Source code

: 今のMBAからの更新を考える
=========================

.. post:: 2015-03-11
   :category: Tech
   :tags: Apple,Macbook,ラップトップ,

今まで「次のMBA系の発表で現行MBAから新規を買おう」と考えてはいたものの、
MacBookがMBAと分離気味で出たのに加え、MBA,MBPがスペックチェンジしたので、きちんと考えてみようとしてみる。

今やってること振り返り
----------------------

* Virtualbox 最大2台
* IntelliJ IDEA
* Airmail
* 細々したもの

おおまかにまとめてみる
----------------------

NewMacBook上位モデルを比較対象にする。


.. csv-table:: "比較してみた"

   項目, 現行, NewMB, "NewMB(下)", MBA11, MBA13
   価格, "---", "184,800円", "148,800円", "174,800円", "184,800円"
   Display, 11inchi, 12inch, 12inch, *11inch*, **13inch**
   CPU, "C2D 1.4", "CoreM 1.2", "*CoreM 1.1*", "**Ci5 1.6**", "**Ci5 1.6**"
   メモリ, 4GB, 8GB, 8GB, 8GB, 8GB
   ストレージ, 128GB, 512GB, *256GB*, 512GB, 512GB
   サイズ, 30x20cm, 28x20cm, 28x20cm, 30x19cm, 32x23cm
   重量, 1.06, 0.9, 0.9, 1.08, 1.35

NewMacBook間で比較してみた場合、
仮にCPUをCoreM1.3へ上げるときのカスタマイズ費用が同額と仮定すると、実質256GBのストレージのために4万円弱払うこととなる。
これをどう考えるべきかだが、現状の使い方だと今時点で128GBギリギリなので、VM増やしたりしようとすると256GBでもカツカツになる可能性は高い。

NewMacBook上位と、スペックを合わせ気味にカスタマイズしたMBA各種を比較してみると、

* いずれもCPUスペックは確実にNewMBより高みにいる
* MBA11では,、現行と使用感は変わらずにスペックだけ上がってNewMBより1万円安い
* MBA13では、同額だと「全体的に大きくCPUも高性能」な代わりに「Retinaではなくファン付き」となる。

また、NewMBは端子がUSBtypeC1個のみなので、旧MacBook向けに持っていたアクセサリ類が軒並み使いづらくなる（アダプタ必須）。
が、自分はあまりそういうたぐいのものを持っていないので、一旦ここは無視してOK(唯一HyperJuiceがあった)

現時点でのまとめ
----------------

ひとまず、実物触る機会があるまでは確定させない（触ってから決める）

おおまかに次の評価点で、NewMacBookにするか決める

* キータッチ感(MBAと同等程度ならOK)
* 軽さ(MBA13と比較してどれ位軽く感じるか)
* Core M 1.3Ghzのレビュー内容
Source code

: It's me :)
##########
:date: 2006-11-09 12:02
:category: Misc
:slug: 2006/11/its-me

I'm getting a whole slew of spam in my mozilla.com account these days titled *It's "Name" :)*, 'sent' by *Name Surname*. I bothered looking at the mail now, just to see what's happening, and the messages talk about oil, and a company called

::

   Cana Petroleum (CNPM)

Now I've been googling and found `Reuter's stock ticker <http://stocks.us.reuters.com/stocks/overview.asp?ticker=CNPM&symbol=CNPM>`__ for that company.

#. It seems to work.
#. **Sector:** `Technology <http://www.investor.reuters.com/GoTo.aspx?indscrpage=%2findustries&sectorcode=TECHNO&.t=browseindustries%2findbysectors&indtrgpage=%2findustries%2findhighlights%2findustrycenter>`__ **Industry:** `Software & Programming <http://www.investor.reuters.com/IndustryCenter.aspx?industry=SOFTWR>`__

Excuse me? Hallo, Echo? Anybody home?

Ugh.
-*-
Instruction:
Please, starting with the first line of the material above, write out each line exactly and finish on the line that includes "ひとまず、実物触る機会があるまでは確定させない（触ってから決める）".

Response to the exercise:
Source code

: 今のMBAからの更新を考える
=========================

.. post:: 2015-03-11
   :category: Tech
   :tags: Apple,Macbook,ラップトップ,

今まで「次のMBA系の発表で現行MBAから新規を買おう」と考えてはいたものの、
MacBookがMBAと分離気味で出たのに加え、MBA,MBPがスペックチェンジしたので、きちんと考えてみようとしてみる。

今やってること振り返り
----------------------

* Virtualbox 最大2台
* IntelliJ IDEA
* Airmail
* 細々したもの

おおまかにまとめてみる
----------------------

NewMacBook上位モデルを比較対象にする。


.. csv-table:: "比較してみた"

   項目, 現行, NewMB, "NewMB(下)", MBA11, MBA13
   価格, "---", "184,800円", "148,800円", "174,800円", "184,800円"
   Display, 11inchi, 12inch, 12inch, *11inch*, **13inch**
   CPU, "C2D 1.4", "CoreM 1.2", "*CoreM 1.1*", "**Ci5 1.6**", "**Ci5 1.6**"
   メモリ, 4GB, 8GB, 8GB, 8GB, 8GB
   ストレージ, 128GB, 512GB, *256GB*, 512GB, 512GB
   サイズ, 30x20cm, 28x20cm, 28x20cm, 30x19cm, 32x23cm
   重量, 1.06, 0.9, 0.9, 1.08, 1.35

NewMacBook間で比較してみた場合、
仮にCPUをCoreM1.3へ上げるときのカスタマイズ費用が同額と仮定すると、実質256GBのストレージのために4万円弱払うこととなる。
これをどう考えるべきかだが、現状の使い方だと今時点で128GBギリギリなので、VM増やしたりしようとすると256GBでもカツカツになる可能性は高い。

NewMacBook上位と、スペックを合わせ気味にカスタマイズしたMBA各種を比較してみると、

* いずれもCPUスペックは確実にNewMBより高みにいる
* MBA11では,、現行と使用感は変わらずにスペックだけ上がってNewMBより1万円安い
* MBA13では、同額だと「全体的に大きくCPUも高性能」な代わりに「Retinaではなくファン付き」となる。

また、NewMBは端子がUSBtypeC1個のみなので、旧MacBook向けに持っていたアクセサリ類が軒並み使いづらくなる（アダプタ必須）。
が、自分はあまりそういうたぐいのものを持っていないので、一旦ここは無視してOK(唯一HyperJuiceがあった)

現時点でのまとめ
----------------

ひとまず、実物触る機会があるまでは確定させない（触ってから決める）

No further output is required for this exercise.